- **Work instructions**: Rewrite every line of the entries below as a numbered list, skipping blank lines and leaving out the pictures.

[Dataset rows]
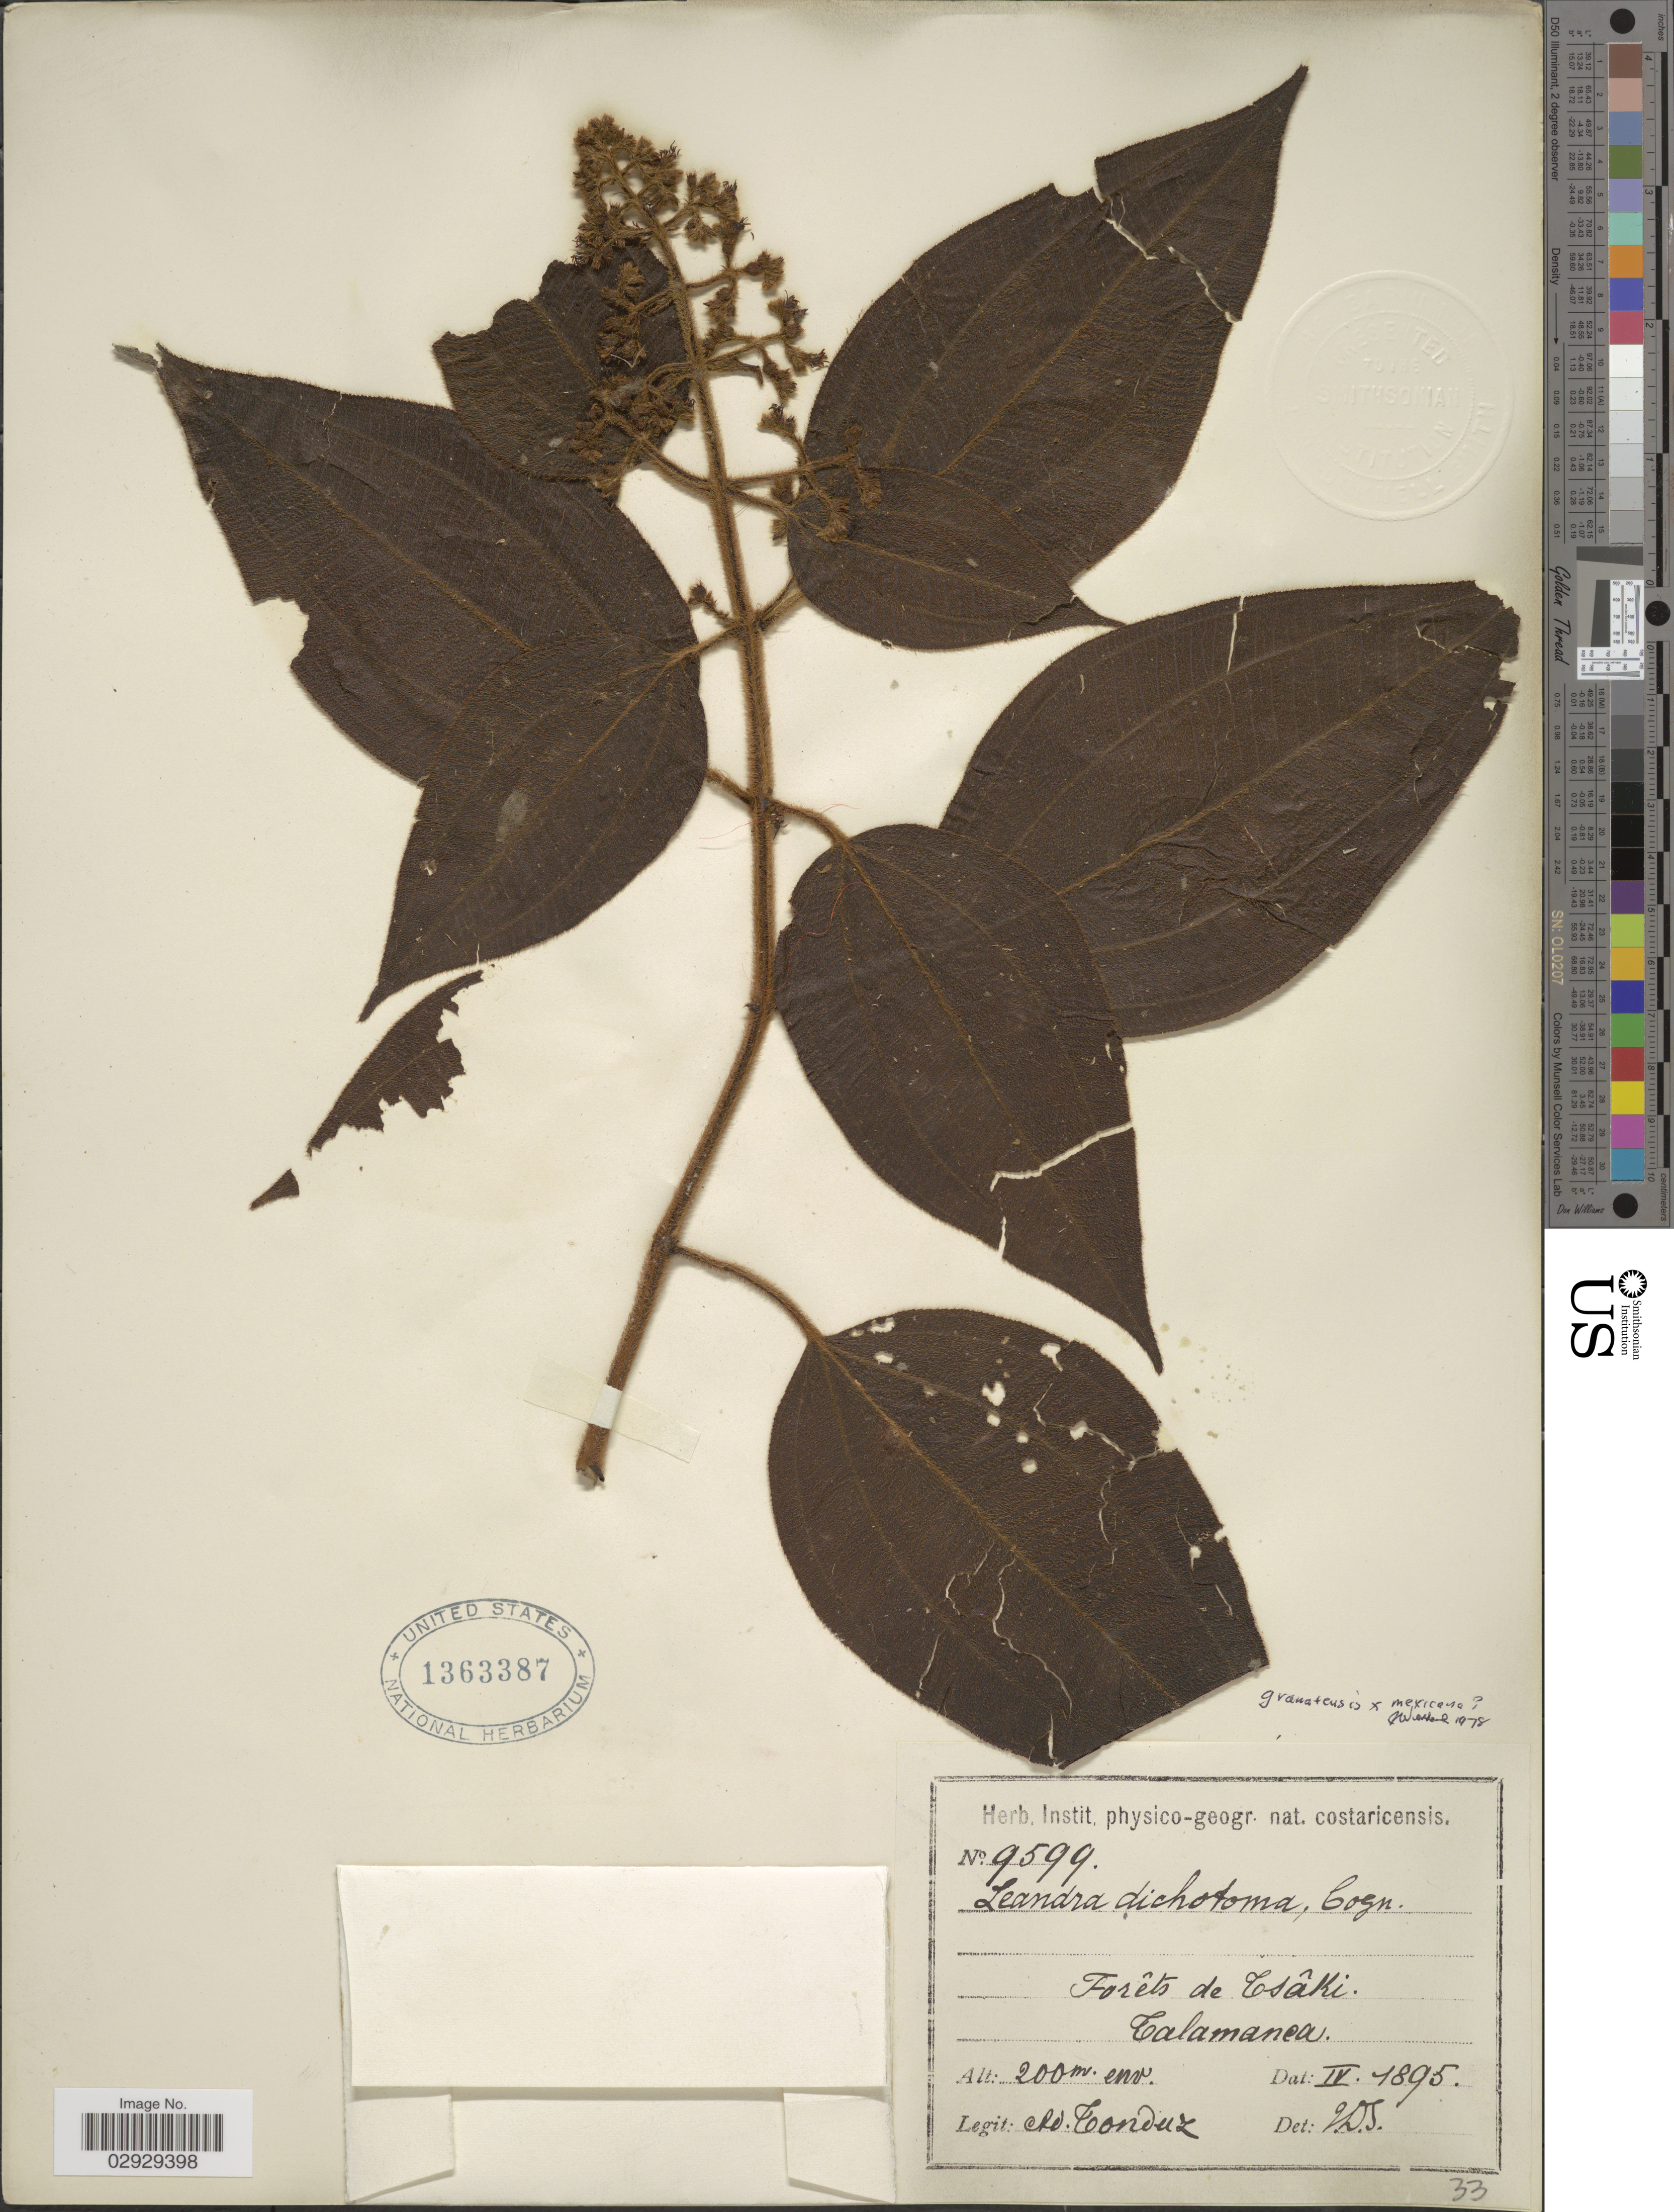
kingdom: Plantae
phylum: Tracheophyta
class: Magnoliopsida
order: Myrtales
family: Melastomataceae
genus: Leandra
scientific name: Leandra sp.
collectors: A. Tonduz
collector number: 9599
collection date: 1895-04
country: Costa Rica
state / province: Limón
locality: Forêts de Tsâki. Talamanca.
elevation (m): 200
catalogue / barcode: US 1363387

- **Answer below**:
1. kingdom: Plantae
2. phylum: Tracheophyta
3. class: Magnoliopsida
4. order: Myrtales
5. family: Melastomataceae
6. genus: Leandra
7. scientific name: Leandra sp.
8. collectors: A. Tonduz
9. collector number: 9599
10. collection date: 1895-04
11. country: Costa Rica
12. state / province: Limón
13. locality: Forêts de Tsâki. Talamanca.
14. elevation (m): 200
15. catalogue / barcode: US 1363387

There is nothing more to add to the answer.